Ein Messer. Ein Maschinengewehr. Wieder stirbt ein Mensch. Wieder ist eine geflüchtete Person tot. Am 8. August 2022 wurde der 16-jährige Jugendliche Mohamed Lamine Dramé von einem Polizisten in einer Jugendhilfeeinrichtung in Dortmund erschossen, nachdem eine betreuende Person ihn mit einem Messer gesichtet hatte. Zuvor hatte er sich aufgrund von psychischen Problemen selbst in eine Psychiatrie eingewiesen, sodass zum Zeitpunkt des Anrufs Suizidalität nicht ausgeschlossen werden konnte. Unsere Gedanken sind bei seinen Familienangehörigen im Senegal und allen, die er in sein Herzen geschlossen hatte. Ihnen möchten wir unser aufrichtiges Beileid aussprechen.
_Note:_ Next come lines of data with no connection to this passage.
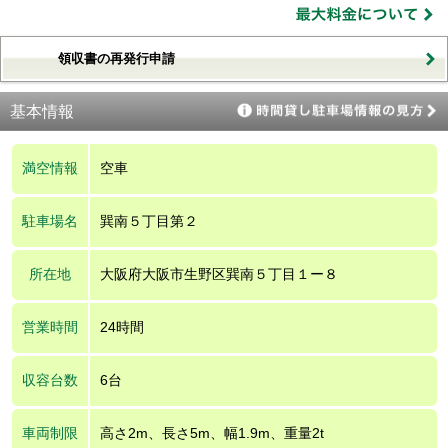
領収書の再発行申請
基本情報
満空情報
空車
駐車場名
巽南５丁目第２
所在地
大阪府大阪市生野区巽南５丁目１ー８
営業時間
24時間
収容台数
6台
車両制限
高さ2m、長さ5m、幅1.9m、重量2t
Dass Hass und Menschenverachtung ein kaum vorstellbares Gewaltpotential haben, wurde nicht nur in den letzten Wochen durch Gedenktage an furchtbare Verbrechen deutlich; z.B. mit dem Europäischen Porajmos-Gedenktag in Erinnerung an den Genozid an den Roma und Sinti am 8. August oder dem Internationalen Gedenktag für die „Trostfrauen“ aus neun Ländern, die während des Zweiten Weltkriegs in den Händen der japanischen Besatzungsmacht verschleppt, gefoltert und zu sexuellen Sklavinnen für Massenvergewaltigungen gemacht wurden am 14. August.
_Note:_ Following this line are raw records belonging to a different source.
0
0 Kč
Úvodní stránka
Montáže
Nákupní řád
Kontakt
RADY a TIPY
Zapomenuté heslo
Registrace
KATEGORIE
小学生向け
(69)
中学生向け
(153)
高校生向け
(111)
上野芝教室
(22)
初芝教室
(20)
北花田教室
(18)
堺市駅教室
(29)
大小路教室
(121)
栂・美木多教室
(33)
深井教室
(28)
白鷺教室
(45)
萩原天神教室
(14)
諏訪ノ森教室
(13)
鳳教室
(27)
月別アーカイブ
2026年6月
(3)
Innerhalb einer Woche verloren vier Personen, darunter drei Migranten, durch Polizeibeamt*innen ihr Leben. Am Dienstag, dem 2. August, wurde ein 23-jähriger obdachloser Somalier von SEK-Beamten im Frankfurter Bahnhofsviertel erschossen. Im Gegensatz zu ihm überlebte der Polizeihund, den er mit einem Messer angegriffen hatte, die Notoperation. Am folgenden Tag, dem 3. August, wurde der suizidgefährdete stadtbekannte russische Straßenmusiker Jozef Berditchevski während der Zwangsräumung seiner Wohnung in Köln von Polizist*innen erschossen. Nach einem polizeilichen Einsatz mit Pfefferspray und „Fixierung“ starb ein 39-jähriger Mann am 7. August in Oer Erkenschwick (Nordrhein-Westfalen).

Im Gegensatz zu den internationalen Protestbewegungen infolge der gewaltsamen Ermordung von George Floyd in den USA am 25. Mai 2020 blieben die Berichterstattung und Straßen nach diesen Vorfällen außer in Städten wie Dortmund und Hamburg eher ruhig.
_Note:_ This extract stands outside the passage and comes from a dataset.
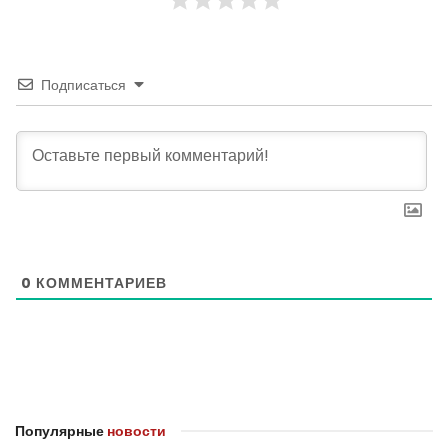
Подписаться
0
КОММЕНТАРИЕВ
Популярные
новости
Als die „Black-Lives-Matter“-Bewegung auch in Deutschland an Momentum gewann, wurde auf „amerikanische Verhältnisse“ verwiesen, die keinesfalls der Situation in der Bundesrepublik entsprechen sollten. Inzwischen sind auf der Website „polizeischuesse.cilip.de“, die alle Vorkommnisse aufzulisten versucht, seit der Wiedervereinigung im Jahr 1991 mindestens 315 Fälle aufgelistet, bei denen „Personen durch Kugeln der deutschen Polizei getötet“ wurden. Dazu zählt auch der Tod der 26-jährigen Marieme Ndeye Sarr in Aschaffenburg (Bayern) am 14. Juli 2001 in ihrem Familienhaus. Nicht aufgelistet wurde der Tod von Christy Schwundeck am 19. Mai 2011 in einem Job-Center in Frankfurt am Main durch Polizeischüsse. Hinzu kommen Menschen, die in Polizeigewahrsam verstarben: Oury Jalloh verbrannte am 7. Januar 2005 bei einem Brandanfall in seiner Zelle, Laye-Alama Condé verstarb 2005 in Bremen nach der zwangsweisen Verabreichung von Brechmitteln, der 23-jährige Kongolese Dominique Kouamadio wurde am 14. April 2006 von einem Polizisten in Dortmund aus mehreren Metern Entfernung von einer Kugel direkt ins Herz getroffen. Außerdem erliegen mehrere geflüchtete Menschen Misshandlungen während gewaltsamer Abschiebungsversuche: 1999 erstickte Amir Ageeb auf grausame Weise in einem Flugzeug, um ein trauriges Beispiel zu nennen.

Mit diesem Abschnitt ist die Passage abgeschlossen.